Penghitungan kalender Mesir
dengan sistem Solar kemudian diadopsi (diambil alih) oleh bangsa Romawi menjadi
kalender Romawi dengan sistem Gregorian. Sedangkan bangsa Arab kuno mengambil alih penghitungan
sistem lunar (peredaran bulan) menjadi tarik Hijriah.
Seni
bangunan (arsitektur)
Piramida dan Spinx di Gizeh, Mesir
Dari peninggalan bangunan-bangunan
yang masih bisa disaksikan sampai sekarang menunjukkan bahwa bangsa Mesir telah
memiliki kemampuan yang menonjol di bidang matematika,
geometri dan arsitektur.
Peninggalan bangunan Mesir yang
terkenal adalah piramida dan kuil yang erat kaitannya dengan kehidupan keagamaan.

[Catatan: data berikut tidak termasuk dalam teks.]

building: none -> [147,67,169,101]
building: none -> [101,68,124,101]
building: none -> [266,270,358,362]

Piramida dibangun untuk tempat pemakaman Firaun. Arsitek terkenal
pembuat piramida adalah Imhotep. Bangunan ini biasanya memiliki kamar bawah tanah,
pekarangan dan kuil kecil di bagian luarnya.

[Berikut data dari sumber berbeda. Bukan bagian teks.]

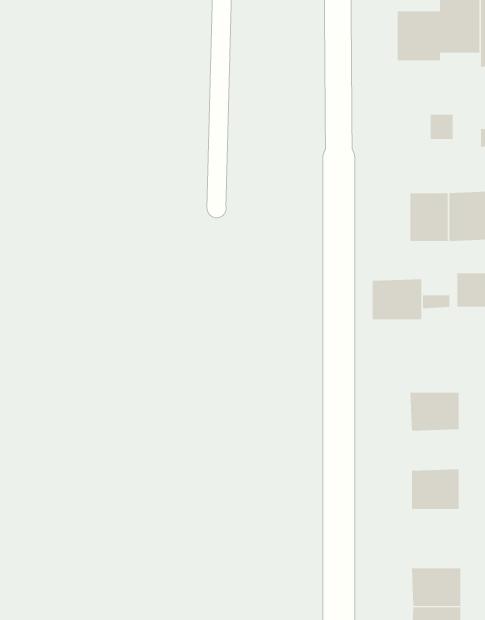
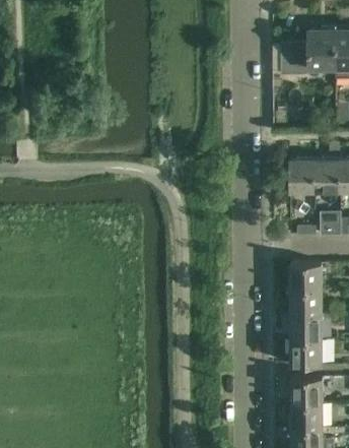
building: [372,279,422,320] -> [289,262,322,289]
building: none -> [290,313,322,339]
building: none -> [290,377,323,402]

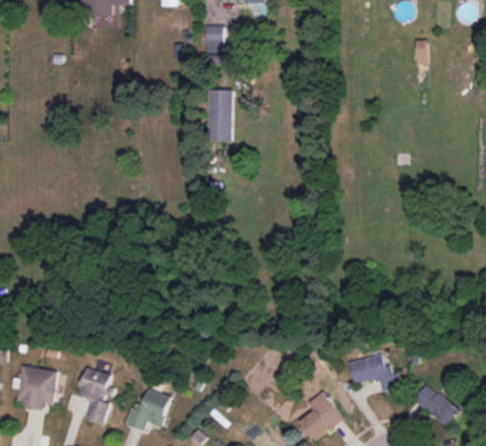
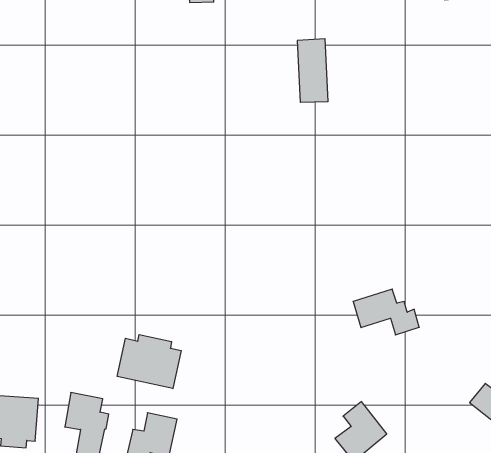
building: [207,90,231,142] -> [297,39,328,102]
building: none -> [117,335,181,389]
building: [348,355,401,393] -> [353,289,419,335]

Tiang-tiang dan dindingnya dihiasi
dengan hiasan yang indah. Di bagian dalam terdapat lorong-lorong, lubang angin
dan ruang jenazah raja. Di depan piramida terdapat spinx yaitu patung singa berkepala manusia. Fungsi spinx adalah
penjaga piramida.
Piramida terbesar adalah makam raja
Cheops, yang tingginya mencapai 137 meter di Gizeh. Selain Cheops, di Gizeh
juga terdapat piramida Chefren dan Menkaure. Di Sakarah terdapat piramida
firaun Joser. Selain piramida apakah ada tempat pemakaman yang lain di Mesir?
Berdasarkan penggalian di daerah El Badari ditemukan pemakaman yang disebut Hockerbestattung (Hocker artinya jongkok dan bestattung artinya pemakaman)
karena orang yang meninggal dimasukkan dengan cara didudukkan menjongkok. Ada
pula pemakaman yang disebut mastaba untuk
golongan bangsawan.
Bangunan kedua adalah kuil yang
berfungsi sebagai tempat pemujaan dewa-dewa. Kuil terbesar dan terindah adalah
Kuil Karnak untuk pemujaan Dewa Amon Ra.